Given $a, b$ so that $0\leqq a, b\leqq 2, a^{-1}+ 2b^{-1}\geqq 2$. Prove that $a^{2}+ b^{2}\leqq 5$ .

Question

Given $a, b$ so that $0\leqq a, b\leqq 2, a^{-1}+ 2b^{-1}\geqq 2$. Prove that $a^{2}+ b^{2}\leqq 5$ (equality: $a= 1, b= 2$).

For $a\leqq 1$, the inequality is clearly true!
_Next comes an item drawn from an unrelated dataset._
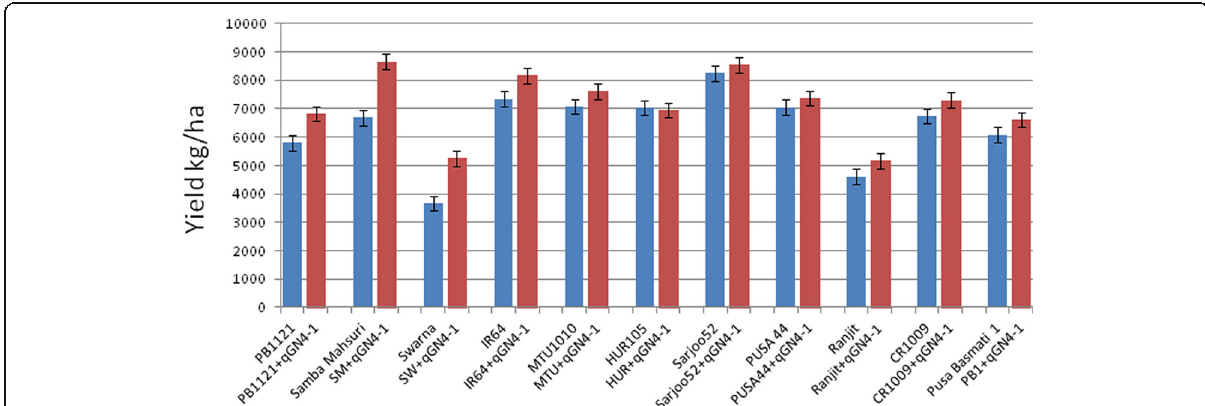
Fig. 6 Bar diagram showing yield performance of qGN4. 1 QTL-NILs in 11 different backgrounds of rice in comparison to their recipient parents. Values are average of two replications, with the whiskers showing S.E. of means. SM = Samba Mahsuri; SW = Swarna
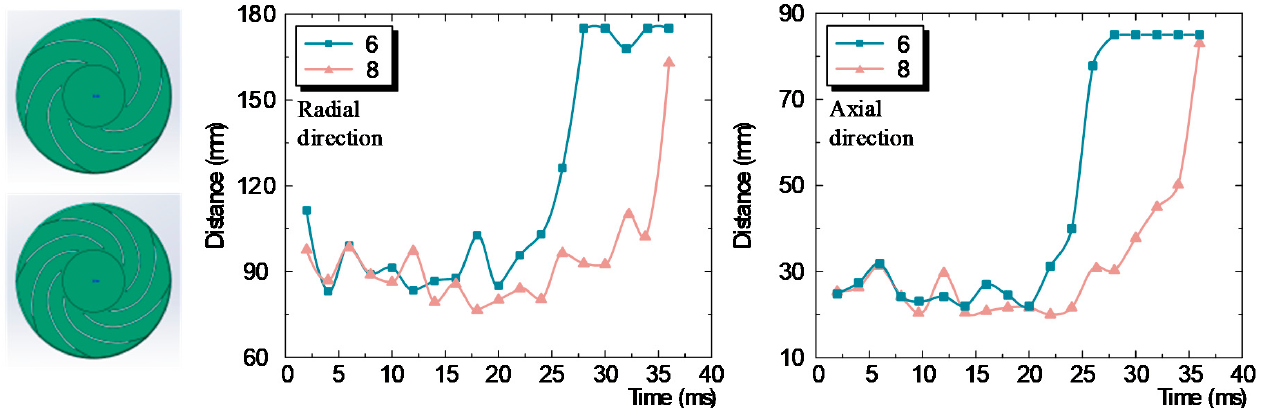
Figure 14. A comparison of arc diffusion under different electrode structure design with different numbers of the spiral-shaped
For $a\geqq 1, F= a^{-1}+ 2b^{-1}- 2\geqq 0$ $$5- a^{2}- b^{2}= \frac{ab\left ( 2(a- 1)(b+ 1)+ b+ 2 \right )F+ (a- 1)( - 4a^{3}+ 15a- 5)}{(2a- 1)^{2}}\geqq 0$$ But $-4a^{3}+ 15a- 5= (2- a)(4a^{2}+ 8a+ 1)- 7\geqq - 7$, we need to prove $-4a^{3}+ 15a- 5\geqq 0$ .

Answer 1

Note that if $a=2$ and $b=4/3$ then $0\leq a,\,b\leq 2$, $\displaystyle \frac{1}{a}+ \frac{2}{b}= 2$, but $$a^{2}+ b^{2}=\frac{52}{9}> 5.$$ P.S. Actually on the compact set $$K:=\left\{(a,b)\in [0,2]\times[0,2]: \frac{1}{a}+ \frac{2}{b}\geq 2\right\}$$ the continuous function $f(a,b)=a^2+b^2$ attains its maximum value just at $(2,4/3)\in K$.

Answer 2

For $a\geqq 1$ $$a^{\,2}+ b^{\,2}\leqq 5$$ $$\because\,3(\,2\,a- 1\,)^{\,2}(\,5- a^{\,2}- b^{\,2}\,)= ab[\,2(\,3\,a- 1\,)(\,b+ 1\,)+ 2- b\,]F+$$ $$+ 4(\,a- 1\,)+ (\,a- 1\,)(\,3- 2\,a\,)[\,(\,a- 1\,)(\,2\,a+ 5\,)+ 2\,]\geqq 0$$